You are completely confused as to what "proving the negative" means. It refers to an idea of demonstrating that something does not exist, not to demonstrating that something is one way or another. Since neither "flying reindeer" nor bigfoot are proven to exist, nothing can be said about these, nor any other imaginary creatures. The moment they are demonstrated to exist, all the usual rules apply and science then can and will demonstrate and explain the properties of such things.
Having started with this utterly flawed premise, I won't even address the rest.
Yes it is. Flath Earth "theory" and Creationism are pretty much the same as far as their complete lack of power to explain the observable evidence, therefore they are equivalent with each other in this respect from the point of view of science.
I see your point, but I think we have here a confusion as to what these people mean by "teaching". What you are talking about is "presenting" as in detailing the claims and then letting students figure out why the claims are wrong. What they mean is for you to present their "theory" as being of equal (or more) weight as the Theory of Evolution, "supported" by a vast array of pseudo-scientific babble (which they are willing to provide to you at no cost). The end result they hope for is quite different to what you hope to achieve: the plan is to sow enough confusion and smoke-and-mirrors trickery as to baffle the brains of young people and not only discredit science in general but to also make them more malleable for further injections of various bullshit.
Very well, now change one thing: imagine that the Flat Earthers have managed to infiltrate mass media, are at every church, some family members of the kids are Flat Earthers, there are TV programs all day long featuring popular celebrities promoting the idea and that your kids in the class were given free, glossy, full-color books featuring famous "scientists" espousing words of "wisdom" as to how all of these cosmic probes were ether fake or a Communist conspiracy, distinguished-looking white bearded men in lab coats providing "scientific" sounding "explanations" for observable astronomical phenomena, while sorrowfully smiling former astronauts confirm that they were a party to a scam and that they repent for their sins...

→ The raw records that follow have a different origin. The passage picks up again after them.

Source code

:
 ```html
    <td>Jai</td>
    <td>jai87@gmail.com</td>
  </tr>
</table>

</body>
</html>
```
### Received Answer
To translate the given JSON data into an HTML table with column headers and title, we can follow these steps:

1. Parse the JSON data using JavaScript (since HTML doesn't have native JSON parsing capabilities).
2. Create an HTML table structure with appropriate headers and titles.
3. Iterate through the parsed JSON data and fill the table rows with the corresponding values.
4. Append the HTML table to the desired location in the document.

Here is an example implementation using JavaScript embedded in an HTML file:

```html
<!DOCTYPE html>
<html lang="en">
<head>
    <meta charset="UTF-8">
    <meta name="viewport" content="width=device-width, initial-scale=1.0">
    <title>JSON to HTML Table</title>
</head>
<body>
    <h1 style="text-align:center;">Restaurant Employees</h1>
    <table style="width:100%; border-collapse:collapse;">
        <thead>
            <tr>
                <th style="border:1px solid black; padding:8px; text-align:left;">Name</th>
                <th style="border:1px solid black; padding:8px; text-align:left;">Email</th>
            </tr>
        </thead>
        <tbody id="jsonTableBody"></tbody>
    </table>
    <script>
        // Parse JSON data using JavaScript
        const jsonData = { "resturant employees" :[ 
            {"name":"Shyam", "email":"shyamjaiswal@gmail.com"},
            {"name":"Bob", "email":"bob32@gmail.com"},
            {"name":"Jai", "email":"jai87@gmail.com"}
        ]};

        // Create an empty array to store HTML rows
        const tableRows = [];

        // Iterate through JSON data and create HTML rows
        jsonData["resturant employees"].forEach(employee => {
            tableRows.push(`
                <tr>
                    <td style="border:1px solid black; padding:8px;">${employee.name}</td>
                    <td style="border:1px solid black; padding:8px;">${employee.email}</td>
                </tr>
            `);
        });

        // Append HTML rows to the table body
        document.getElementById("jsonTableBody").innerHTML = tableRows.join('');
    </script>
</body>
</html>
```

Which is what that '==' symbol I used stood for. Not equality, which would be '=', but equivalence.
Note that some C, Java and the like junkies might be confused about this, but originally the symbols meant for 'assignment' were ':=' and the like, not '=' which was reserved for 'equality'. The use of '=' for assignment necessitated converting the symbol of equality from '=' to '==' which originally denoted 'equivalence'.
Actually, no. You see, she slipped in one of the quotes to which I responded:
"When asked during a televised debate in 2006 about evolution and creationism, Palin said, according to the Anchorage Daily News: "Teach both. You know, don't be afraid of information. Healthy debate is so important, and it's so valuable in our schools. I am a proponent of teaching both.""
And that pretty much closes the book on the idea that she somehow "avoided" pandering to the nutcases, while somehow holding true understanding of science back from the view of the frothing at the snout knuckle-draggers.
If it is already demonstrated that FE != S and if someone claims that C == S, and if I can demonstrate that C == FE, then it follows that I can substitute FE for C and thus reduce the original claim to FE == S, demonstrating the supposition false. Basic logic.